WASHINGTON -- The Federal Reserve, in the last major piece of business for retiring chairman Alan Greenspan, pushed borrowing costs to the highest point in nearly five years Tuesday and hinted that another rate increase was possible.
Shortly after the Fed's rate announcement, the Senate -- showing broad bipartisan support -- approved on a voice vote Ben Bernanke's nomination to be the 14th chairman of the central bank. Bernanke, 52, will be sworn in as Fed chief this morning in a private ceremony at the Fed's marble headquarters.
That will make the historic changing of the guard at the Fed complete.
Greenspan, 79, ends an 18 1/2-year run, making him the second-longest serving chairman of the central bank. He turns over to Bernanke an economy that is in good shape but faces challenges.
"I know this institution will go on doing extraordinary things, and I will look on from the sidelines and cheer," Greenspan was quoted as saying at his farewell luncheon.
Questions persist about whether the housing market will continue to gradually decline or even crash. No one knows whether foreigners will maintain a hearty appetite for investing in the United States and continue to finance ballooning budget and trade deficits.

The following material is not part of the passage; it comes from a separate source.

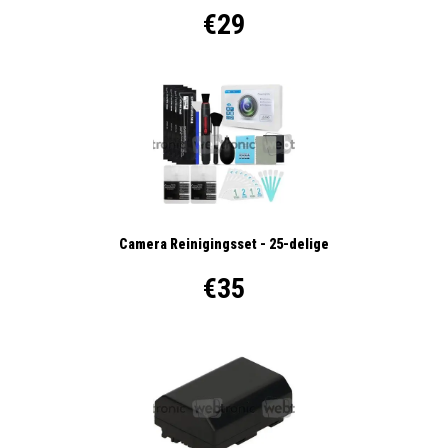
€29
Camera Reinigingsset - 25-delige
€35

Energy prices pose another wild card.
"Greenspan's shoes are very large and difficult to fill. If anybody is up to the task, Ben Bernanke is the guy," said Charles Ballard, economics professor at Michigan State University.

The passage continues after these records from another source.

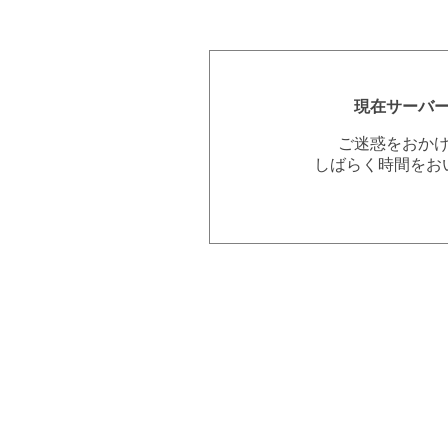
現在サーバ
ご迷惑をおか
しばらく時間をお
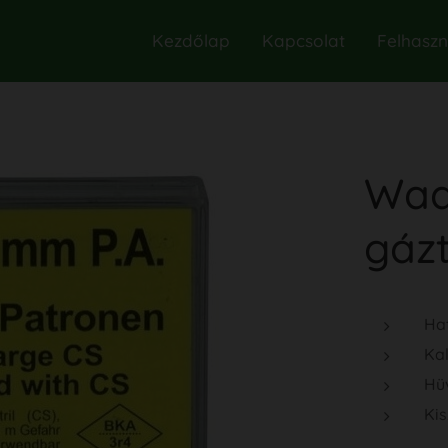
Kezdőlap
Kapcsolat
Felhaszná
Wad
gáz
Ha
Kal
Hüv
Kis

Bernanke, chairman of the White House's Council of Economic Advisers, is a former Fed governor and economics professor. He is considered one of the country's foremost economic thinkers and has written extensively about the Great Depression.
In opting to boost rates Tuesday, Fed policy-makers said "the expansion in economic activity appears solid" even though recent economic barometers "have been uneven." Inflation, they said, remains a concern. "Elevated energy prices have the potential to add to inflation pressures."
At Greenspan's final meeting, the Fed boosted the federal funds rate by one-quarter percentage point to 4.50 percent. The funds rate, the interest banks charge each other on overnight loans, affects a range of interest rates charged to consumers and businesses.
In response, commercial banks raised their prime lending rates -- for certain credit cards, home equity lines of credit and other loans -- by a corresponding amount to 7.50 percent.
The increases left borrowing costs at their highest level in nearly five years.
Many economists believe the Fed probably will boost the funds rate at least one more time -- to 4.75 percent -- at its next meeting on March 28, the first session Bernanke will preside over as chairman. A few, however, predict the funds rate could climb to 5.50 percent this year -- a move some analysts believe will be necessary to keep inflation under control.
Fed policy-makers on Tuesday left the door open to higher rates. "Some further policy firming may be needed" to keep the economy and inflation on an even keel, they said.
That marked a subtle change from the last meeting in December, when Fed policy-makers said "measured policy firming is likely to be needed."
By dropping the word "measured" and softening the forward-looking language on rates a bit, the Fed was attempting to give Bernanke more leeway to shape the future course of interest rate policy as he sees fit, economists said.
It provides "Bernanke with a clean slate," said Stephen Stanley, chief economist at RBS Greenwich Capital.
The word "measured," which had been included in the Fed's previous rate-raising decisions, was viewed as signaling quarter-point rate increases.
All of the Fed's 14 rates increase since it began tightening credit in June 2004 have been by one-quarter percentage points.
On Wall Street, the Dow Jones industrials closed down 35.06 points to 10,864.86, reflecting investors' disappointment that the Fed failed to send a clear signal about when it would stop raising rates.
Federal Reserve policy-makers, at their previous meeting in December, suggested that their nearly two-year credit tightening campaign probably will be winding down. But they differed how much higher rates would need to go to accomplish their mission.
One of the first challenges Bernanke is likely to confront is deciding when to stop raising rates. If he waits too long, he could cripple the economy. If he stops too early, inflation could get out of hand.
Clues about Bernanke's thoughts on interest rates could come Feb. 15 when he delivers the Fed's twice-a-year report on the economy to Congress.
"Even with Bernanke at the helm, fighting inflation is still going to be the primary focus," said Greg McBride, senior financial analyst at Bankrate.com.
After the Fed, Greenspan plans to open an economic consulting business. He may show up on the speaking circuit and write a book.
Greenspan's agile handling of the economy has earned him several monikers, including the maestro, the greatest central banker who ever lived and the second-most important person in Washington.
On his watch, the economy -- from March 1991 to March 2001 -- posted its longest continuous expansion in history. The two recessions during his tenure were mild.
"He hovered over our economy like a caring guardian and did an incredibly fine job," said Sen. Chuck Schumer, D-N.Y.